Hanover Trail Steak House
- Industry: Restaurant
- Founded: 1973 in Whippany, New Jersey
- Fate: Defunct
- Number of locations: 14
- Area served: Mid-Atlantic, U.S.
- Owner: Campbell Soup Company

= Hanover Trail =

Defunct American steakhouse chain

Hanover Trail was an American steakhouse chain launched by Campbell's.

During the early 1970s, Campbell Soup Company began exploring new products and ventures, including restaurants. In 1970, the company acquired the Pacific Northwest fast food restaurant, and expanded it from 11 locations to 52 by 1972. Campbell's then decided to enter the steakhouse field, opening its first Hanover Trail Steak House in Whippany, New Jersey in 1973. It had a Western theme modeled after Hilltop Steak House. It described by Jean Hewitt as a "place to take large appetites and the kids and not worry about dressing up or blowing the week's paycheck" and by Frank J. Prial as "near the top among the various chains of steak houses cropping up these days - not only in quality, but also in price.

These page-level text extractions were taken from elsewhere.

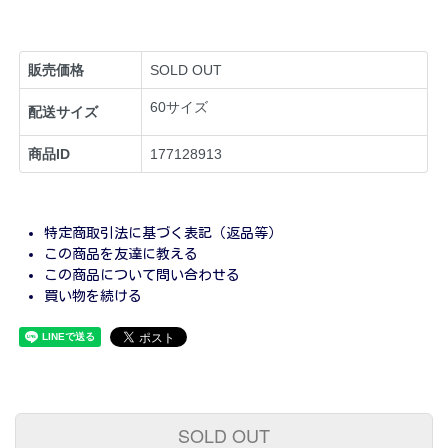
販売価格
SOLD OUT
60サイズ
配送サイズ
商品ID
177128913
特定商取引法に基づく表記（返品等）
この商品を友達に教える
この商品について問い合わせる
買い物を続ける
SOLD OUT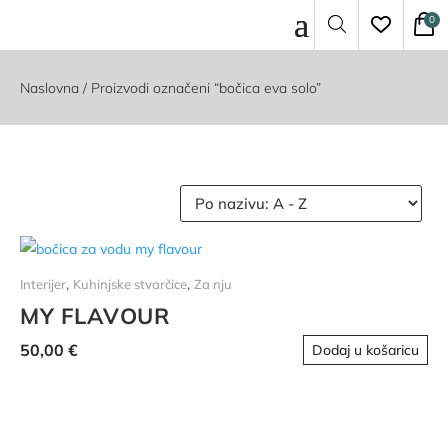
Naslovna
/ Proizvodi označeni “bočica eva solo”
,
,
Interijer
Kuhinjske stvarčice
Za nju
MY FLAVOUR
50,00
€
Dodaj u košaricu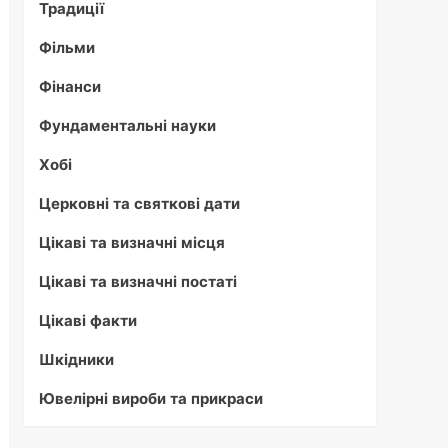
Традиції
Фільми
Фінанси
Фундаментальні науки
Хобі
Церковні та святкові дати
Цікаві та визначні місця
Цікаві та визначні постаті
Цікаві факти
Шкідники
Ювелірні вироби та прикраси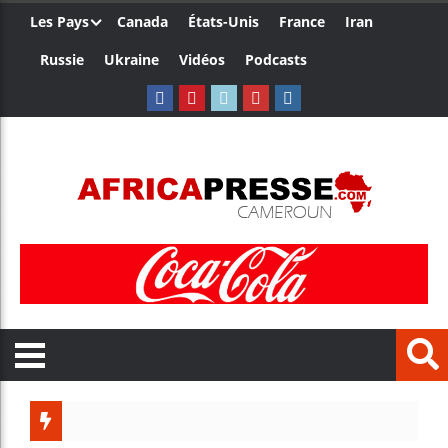
Les Pays
Canada
États-Unis
France
Iran
Russie
Ukraine
Vidéos
Podcasts
Le Ca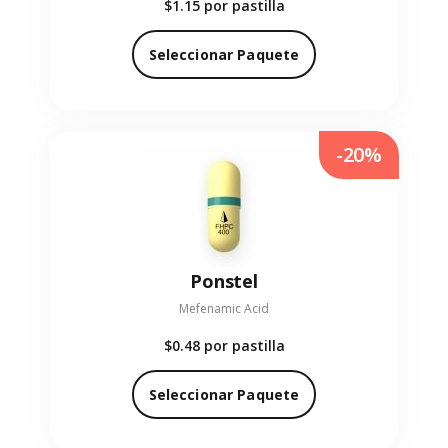
$1.15
por pastilla
Seleccionar Paquete
-20%
Ponstel
Mefenamic Acid
$0.48
por pastilla
Seleccionar Paquete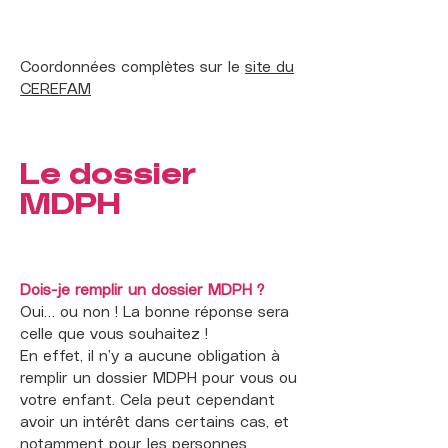
Coordonnées complètes sur le
site du
CEREFAM
Le dossier
MDPH
Dois-je remplir un dossier MDPH ?
Oui… ou non ! La bonne réponse sera
celle que vous souhaitez !
En effet, il n’y a aucune obligation à
remplir un dossier MDPH pour vous ou
votre enfant. Cela peut cependant
avoir un intérêt dans certains cas, et
notamment pour les personnes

The Whippany restaurant drew 600,000 diners in its first year and by May 1974, Campbell's had begun construction on Woodbridge Township, New Jersey and Ramsey, New Jersey locations. At its peak, the chain had 14 locations. In 1978, Hanover Trail dropped steak house from its name to reflect changing consumer preferences amid rising beef prices. In 1981, Campbell's launched a new chain of restaurants known as H. T. McDoogal's and planned to convert Hanover Trail to the new concept. By 1985, Campbell's had converted the Ramsey, Deptford Township, New Jersey, and Greenbelt, Maryland locations to H. T. McDoogal's restaurants and only one Hanover Trail, located in Harrisburg, Pennsylvania, remained.